The #StopHateForProfit movement was formed in response to Facebook’s unwillingness to police ads on the site. But after hemorrhaging a flurry of major advertisers last week, Facebook changed tack to reassure brands that it would crack down on hate speech.

Facebook founder Mark Zuckerberg said on Friday that it will begin labeling content that it finds newsworthy but that violates its rules, but many brands feel this is still not going far enough.

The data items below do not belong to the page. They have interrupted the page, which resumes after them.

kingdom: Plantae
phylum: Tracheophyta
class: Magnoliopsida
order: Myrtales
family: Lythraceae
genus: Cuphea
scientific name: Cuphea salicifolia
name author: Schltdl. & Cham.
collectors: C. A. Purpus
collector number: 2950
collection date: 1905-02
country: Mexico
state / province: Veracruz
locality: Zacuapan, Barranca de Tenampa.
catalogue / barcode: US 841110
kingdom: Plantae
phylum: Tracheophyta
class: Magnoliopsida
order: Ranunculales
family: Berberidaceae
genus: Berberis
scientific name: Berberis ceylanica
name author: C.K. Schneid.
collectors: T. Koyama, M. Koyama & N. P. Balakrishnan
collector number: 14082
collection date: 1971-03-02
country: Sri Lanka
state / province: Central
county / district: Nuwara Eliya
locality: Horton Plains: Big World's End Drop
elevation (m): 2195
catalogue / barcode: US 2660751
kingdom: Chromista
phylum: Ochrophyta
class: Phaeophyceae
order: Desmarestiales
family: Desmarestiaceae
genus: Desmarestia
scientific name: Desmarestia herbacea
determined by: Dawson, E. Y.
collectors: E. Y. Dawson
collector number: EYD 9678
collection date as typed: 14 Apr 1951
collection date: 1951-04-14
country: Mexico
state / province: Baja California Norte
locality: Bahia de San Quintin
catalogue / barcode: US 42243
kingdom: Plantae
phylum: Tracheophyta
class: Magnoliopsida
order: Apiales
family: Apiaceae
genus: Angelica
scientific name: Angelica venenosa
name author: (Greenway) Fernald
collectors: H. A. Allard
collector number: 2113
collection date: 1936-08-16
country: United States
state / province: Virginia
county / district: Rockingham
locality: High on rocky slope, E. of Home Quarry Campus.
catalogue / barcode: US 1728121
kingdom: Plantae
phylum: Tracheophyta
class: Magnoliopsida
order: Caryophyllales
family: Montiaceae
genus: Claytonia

“A handful of times a year, we leave up content that would otherwise violate our policies if the public interest value outweighs the risk of harm. Often, seeing speech from politicians is in the public interest, and in the same way that news outlets will report what a politician says, we think people should generally be able to see it for themselves on our platforms,” Zuckerberg said in a Facebook post.

He also said that the site would ban advertising containing claims “that people of a specific race, ethnicity, national origin, religious affiliation, caste, sexual orientation, gender identity or immigration status” are a threat to others.

Reuters reported on Monday that the organisers of the advertising boycott intend to take the battle global and will begin calling on major companies in Europe to get involved.